池田信夫 blog : 言論の自由を圧殺する「自由報道協会」 - ライブドアブログ


この手の行為を見て「言論の自由を圧殺する」ものだというのは、原発肯定・否定に関わらず多くの人が抱く感情だろう。俺もそう感じる。


この手のことがしばしば起きるのはなぜなのか?


一つの考えとしては「彼は(自己の考える)正義のためには言論を圧殺しても止むを得ないと思っている」というものだろう。


しかし、それよりも「彼には言論を圧殺しているという自覚がない」という可能性の方が高いのではないかと思う。


すなわち、彼が圧殺しようとしているのは彼の中では「言論ではないもの(非言論)」なのであるという可能性。


ここでいう「非言論」とは、「最低限の知能を持つ者が自由な意思によって考察した結論としてはありえない発言」という意味であり、そのような発言がは「無知に基づく妄想・精神を異常をきたした者の意味不明な発言・嘘であることを知っているにもかかわらず邪な動機により発せられた言葉」に違いないということだ。


ちなみに大多数の人が北朝鮮言論の自由のない国だと考えているだろうけれど、北朝鮮の自己認識としては言論の自由はあるのであり、それは憲法にも明示してあるのだ。彼らは無知な人は教育施設、精神に障害のある者は病院に収容させてあげているだけなのだ。もちろん罰ではなくて福祉である(と考えているのだろう)。そして邪な動機により嘘をつく者は国家転覆を意図したとか人心紊乱などの反社会的行為によって罰せられるのであって、言論そのものを罰したのではないのだ(と考えているのだろう)。


であるなら、「非言論」をいくら圧殺しようが、「言論の自由」は守られるのであり、それどころか自らを言論の自由の守護者であるとナチュラルに主張することも可能になるのだ。
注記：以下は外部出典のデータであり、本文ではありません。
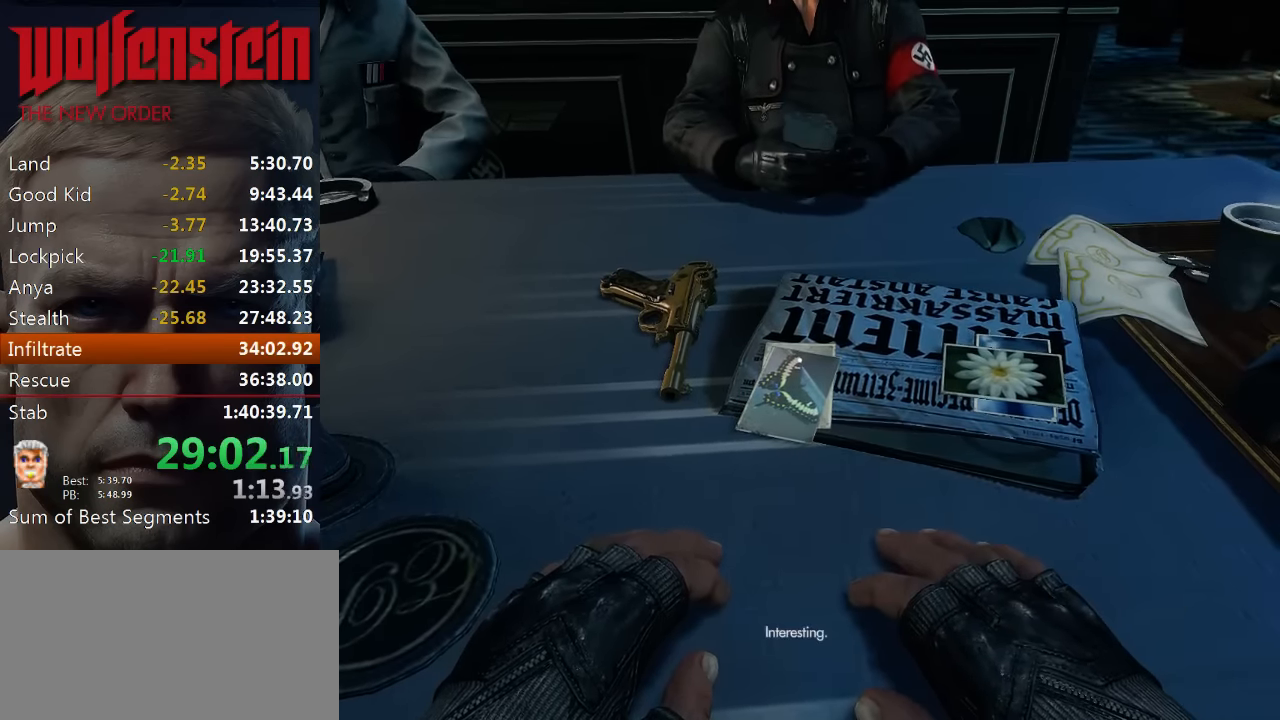
{"keys": [], "mouse": [], "events": []}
そして、これが恐ろしいのは程度の差はあれ、おそらくほとんどの人(勿論俺も含む)が余程の細心の注意をしていなければ、無自覚にこれと同じことをしてしまうかもしれないということだ。


池田信夫 blogの記事を見てけしからんと思った人(俺も含む)が、そう思いつつ自分もそんなことをする(あるいは既にしている)かもしれないのだ。


※なお、数日前に書いた「間違った科学、つまり非科学」という記事における森博嗣氏の「非科学」の定義も「非言論」と同じような匂いを感じ取ったので書いたものである。